- Bennington Township, Minnesota Location within the state of Minnesota Bennington Township, Minnesota Bennington Township, Minnesota (the United States)
- Coordinates: 43°38′15″N 92°29′58″W﻿ / ﻿43.63750°N 92.49944°W
- Country: United States
- State: Minnesota
- County: Mower

Area
- • Total: 36.1 sq mi (93.6 km^{2})
- • Land: 36.1 sq mi (93.6 km^{2})
- • Water: 0 sq mi (0.0 km^{2})
- Elevation: 1,381 ft (421 m)

Population (2000)
- • Total: 178
- • Density: 4.9/sq mi (1.9/km^{2})
- Time zone: UTC-6 (Central (CST))
- • Summer (DST): UTC-5 (CDT)
- ZIP code: 55936
- Area code: 507
- FIPS code: 27-05176
- GNIS feature ID: 0663568

= Bennington Township, Mower County, Minnesota =

Bennington Township (formerly called Andover Township) is a township in Mower County, Minnesota, United States. The population was 178 at the 2000 census. All areas and population centers of the township are unincorporated areas. It was named for Bennington, Vermont, the site of a battle in the American Revolutionary War (the Battle of Bennington).

== History ==
A group of men from New York, who arrived in the spring of 1856, were the first settlers in Bennington Township. When Minnesota became a state in 1858, Bennington Township had not yet been organized. Therefore, until it was organized as a township in 1860, the northern part was included in Frankford Township and the southern part was part of Le Roy Township. The first township meeting was held in 1860 and the voters elected a chairman of the board, two supervisors, a justice of the peace and an assessor. Bennington and Clayton are still the least populated townships of the county with 178 people each.

==Geography==
According to the United States Census Bureau, the township has a total area of 36.1 sqmi, all land.

==Demographics==
As of the census of 2000, there were 178 people, 64 households, and 54 families residing in the township. The population density was 4.9 PD/sqmi. There were 66 housing units at an average density of 1.8 /sqmi. The racial makeup of the township was 99.44% White, and 0.56% from two or more races.

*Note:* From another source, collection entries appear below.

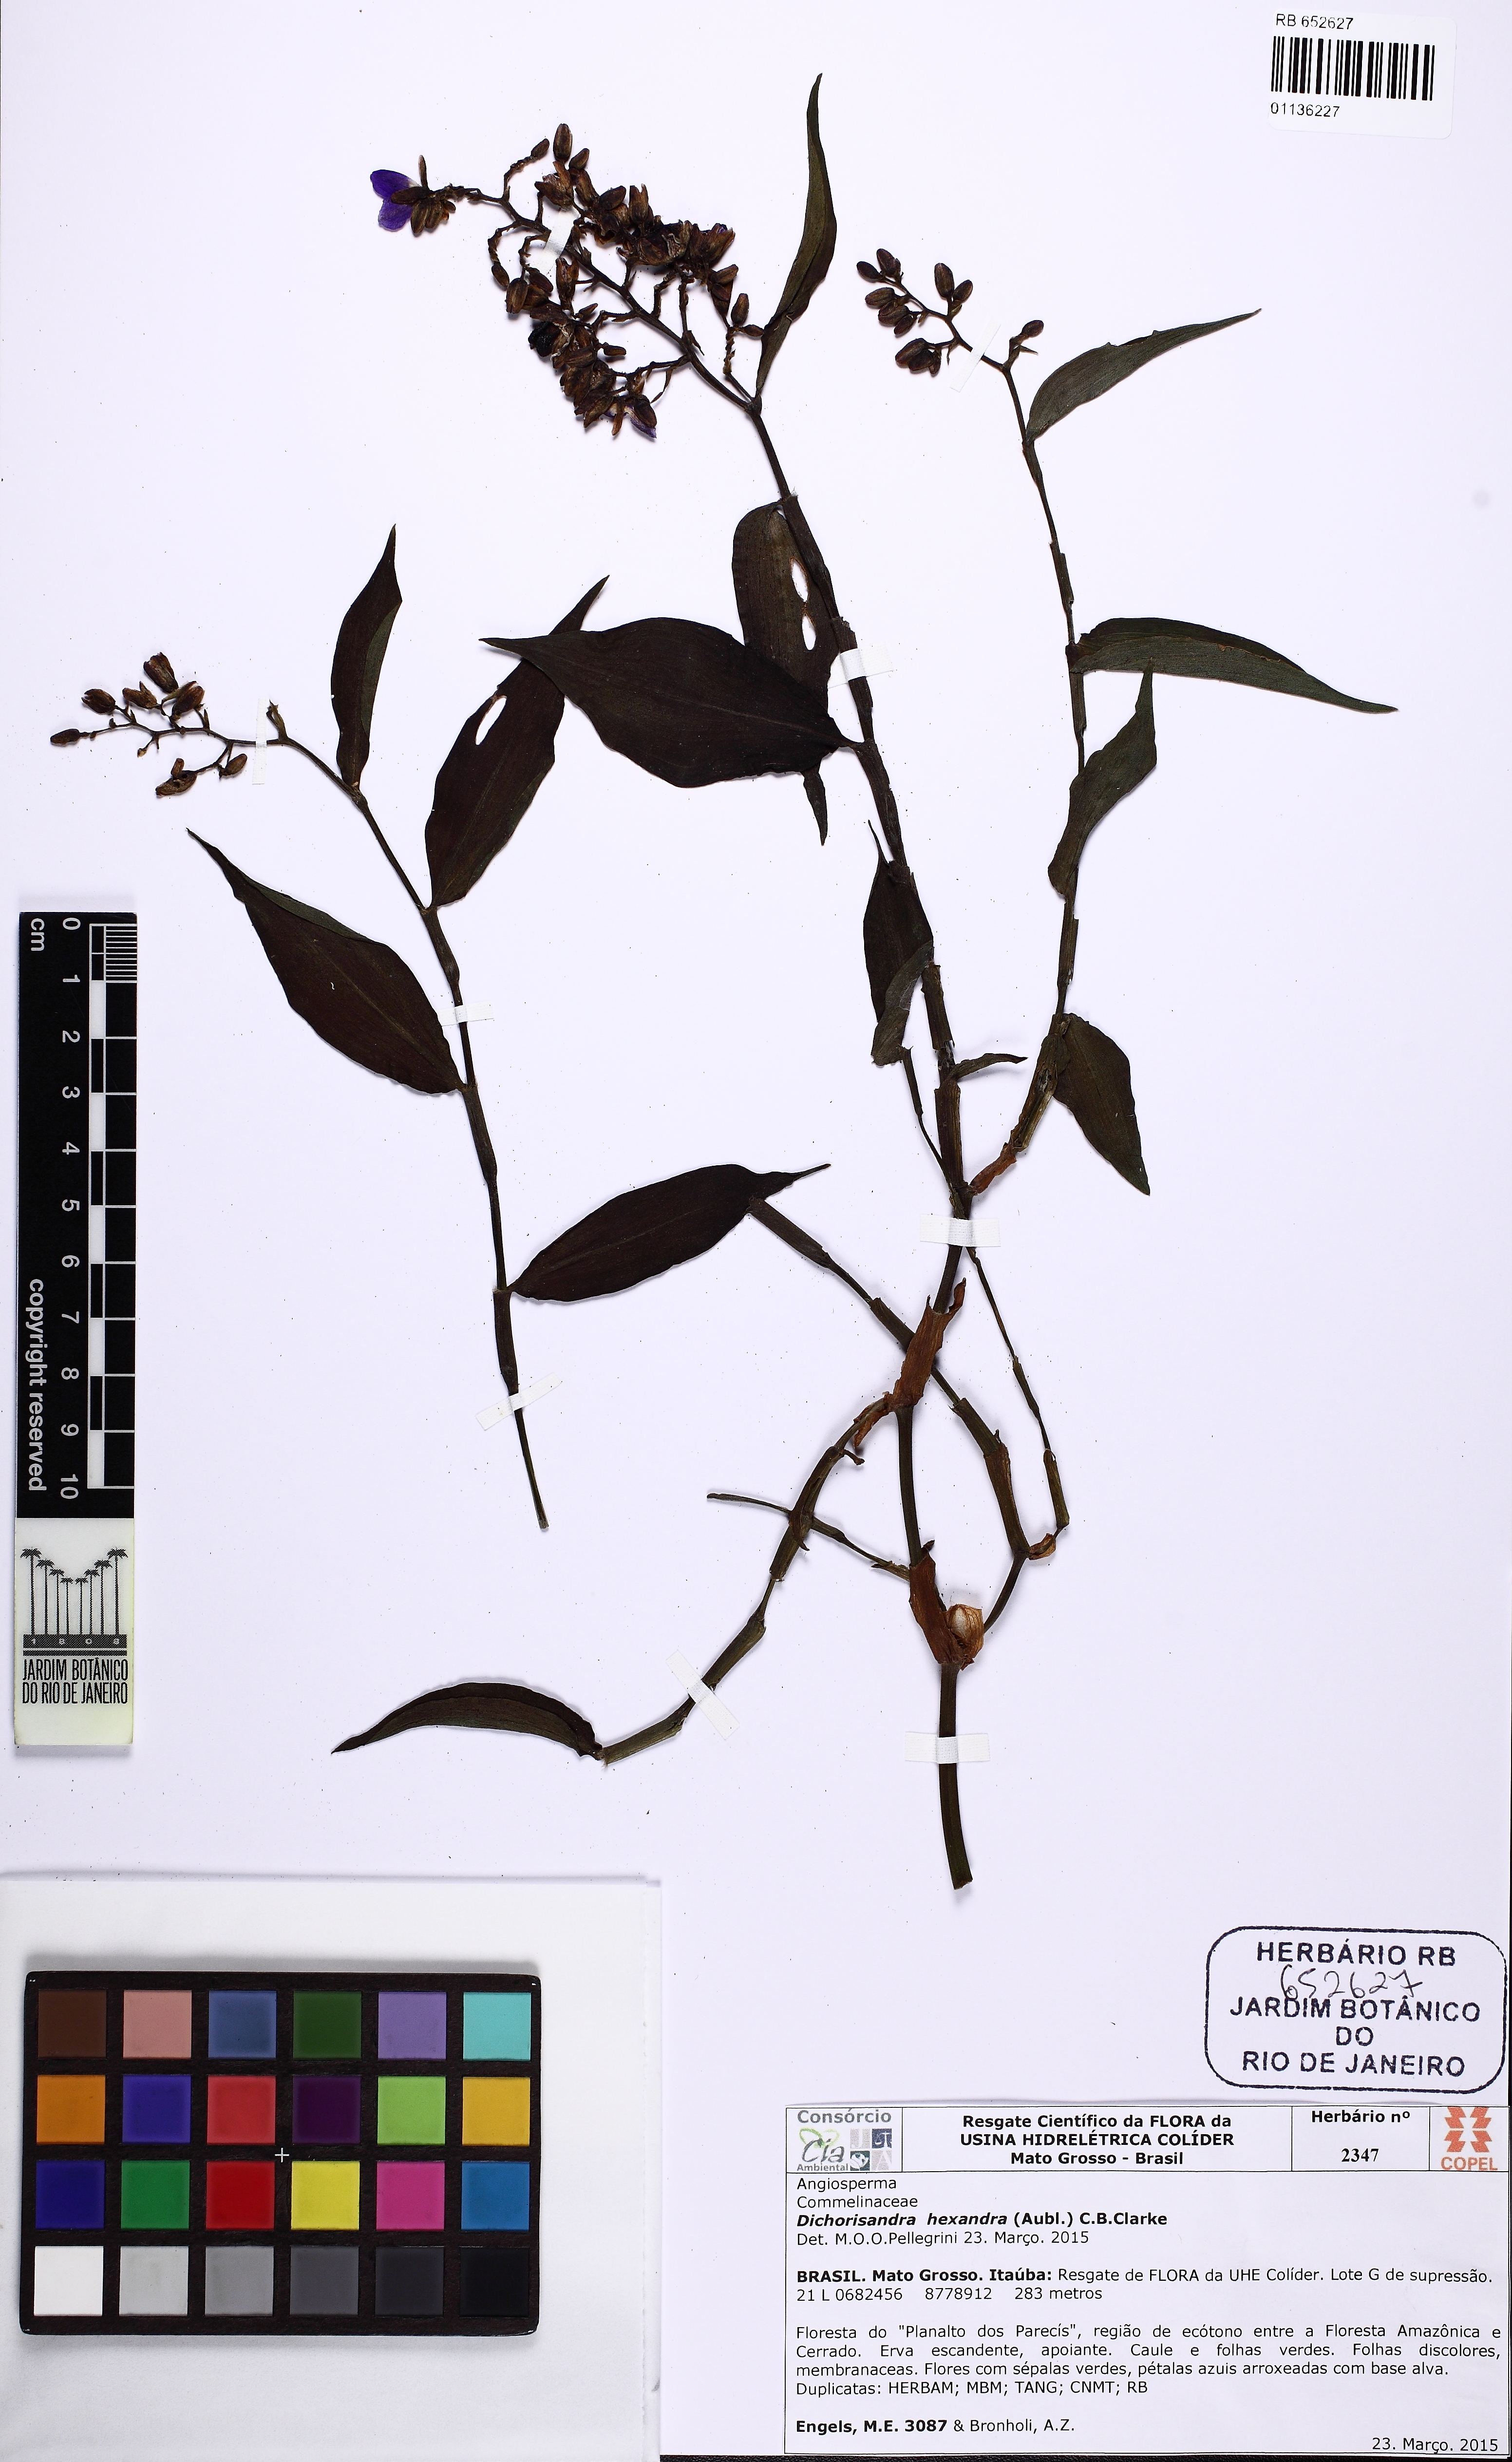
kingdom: Plantae
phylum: Tracheophyta
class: Liliopsida
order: Commelinales
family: Commelinaceae
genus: Dichorisandra
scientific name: Dichorisandra hexandra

There were 64 households, out of which 32.8% had children under the age of 18 living with them, 71.9% were married couples living together, 9.4% had a female householder with no husband present, and 14.1% were non-families. 9.4% of all households were made up of individuals, and 1.6% had someone living alone who was 65 years of age or older. The average household size was 2.78 and the average family size was 3.00.

In the township the population was spread out, with 27.5% under the age of 18, 7.9% from 18 to 24, 31.5% from 25 to 44, 20.2% from 45 to 64, and 12.9% who were 65 years of age or older. The median age was 36 years. For every 100 females, there were 111.9 males. For every 100 females age 18 and over, there were 104.8 males.

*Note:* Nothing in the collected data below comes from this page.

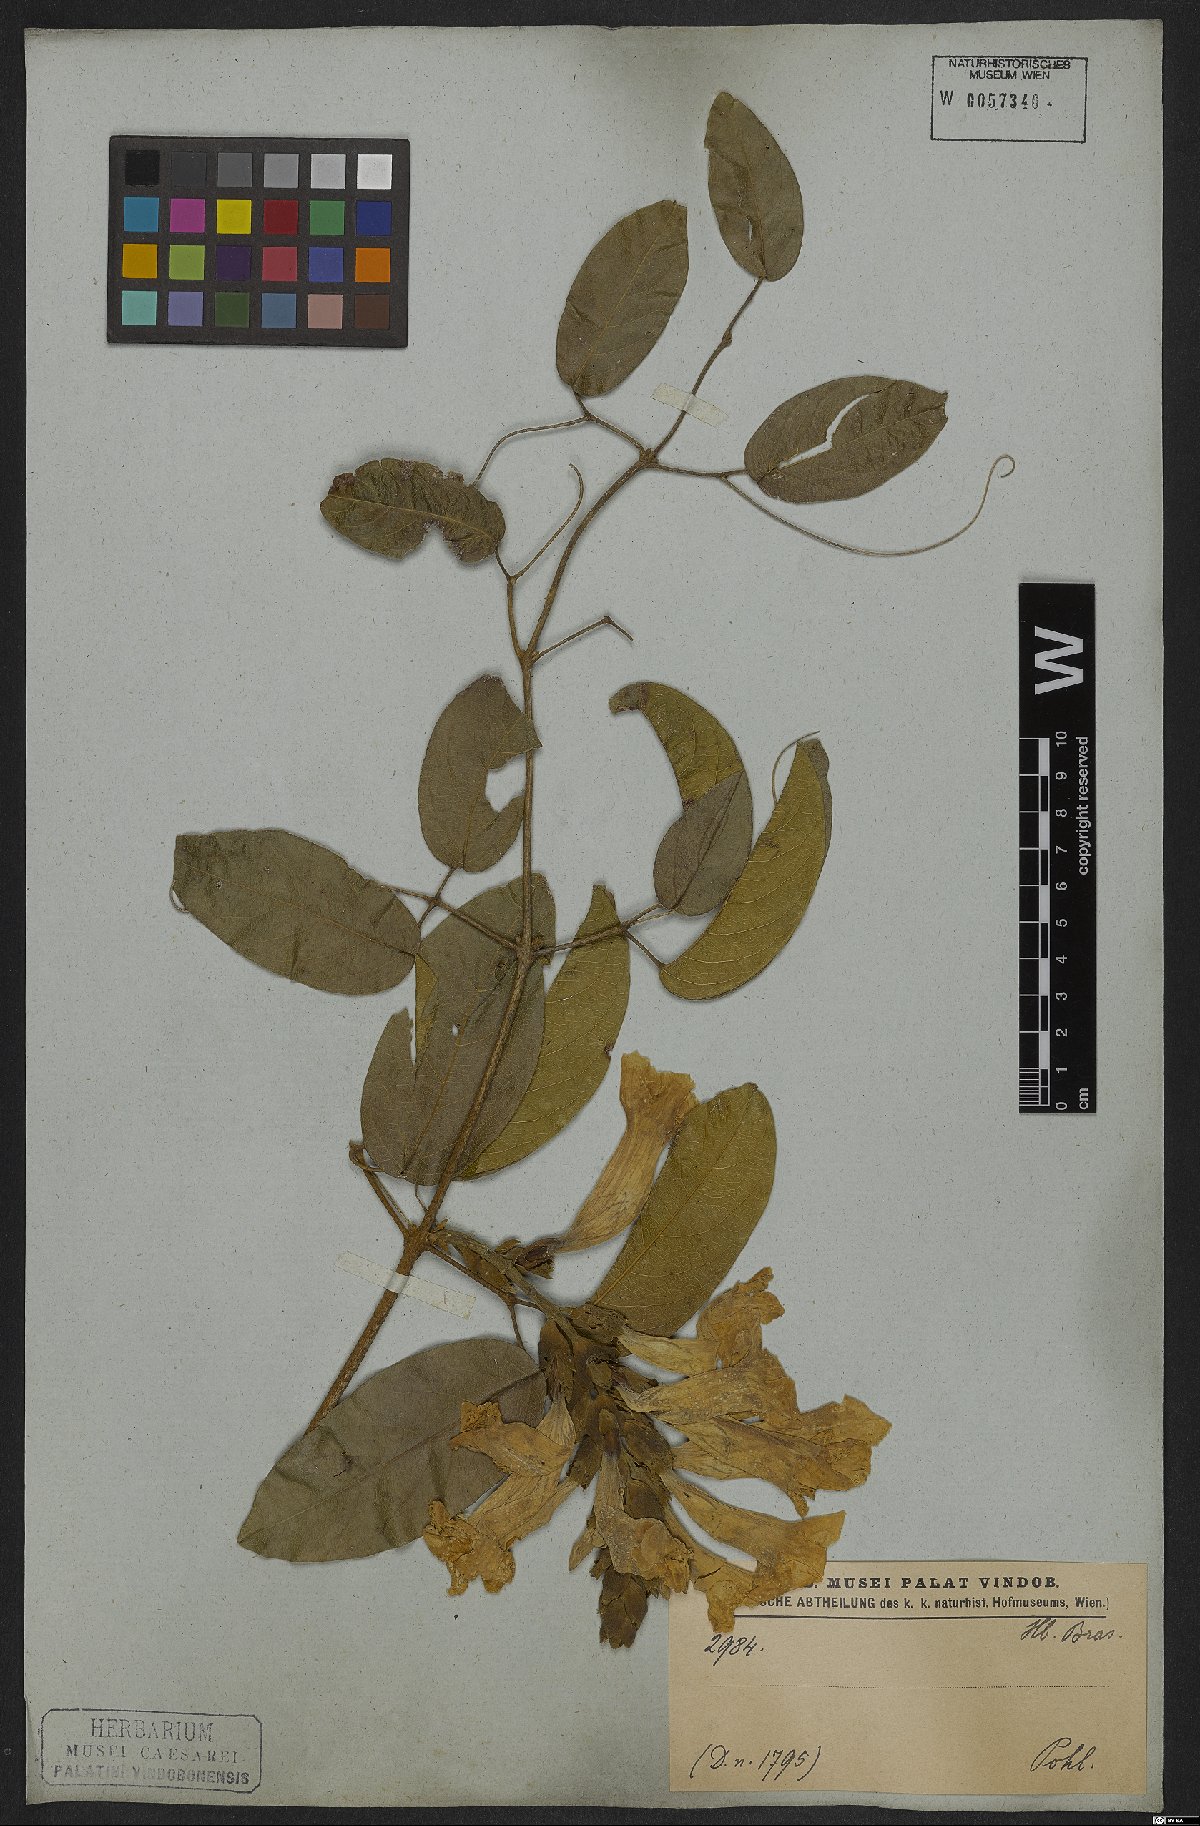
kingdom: Plantae
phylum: Tracheophyta
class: Magnoliopsida
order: Lamiales
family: Bignoniaceae
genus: Adenocalymma
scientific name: Adenocalymma bracteatum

The median income for a household in the township was $50,833, and the median income for a family was $52,083. Males had a median income of $40,250 versus $19,107 for females. The per capita income for the township was $24,386. About 5.1% of families and 8.4% of the population were below the poverty line, including 18.8% of those under the age of eighteen and none of those 65 or over.

==Cemetery==
- Angell Cemetery is located in section 31 of the township.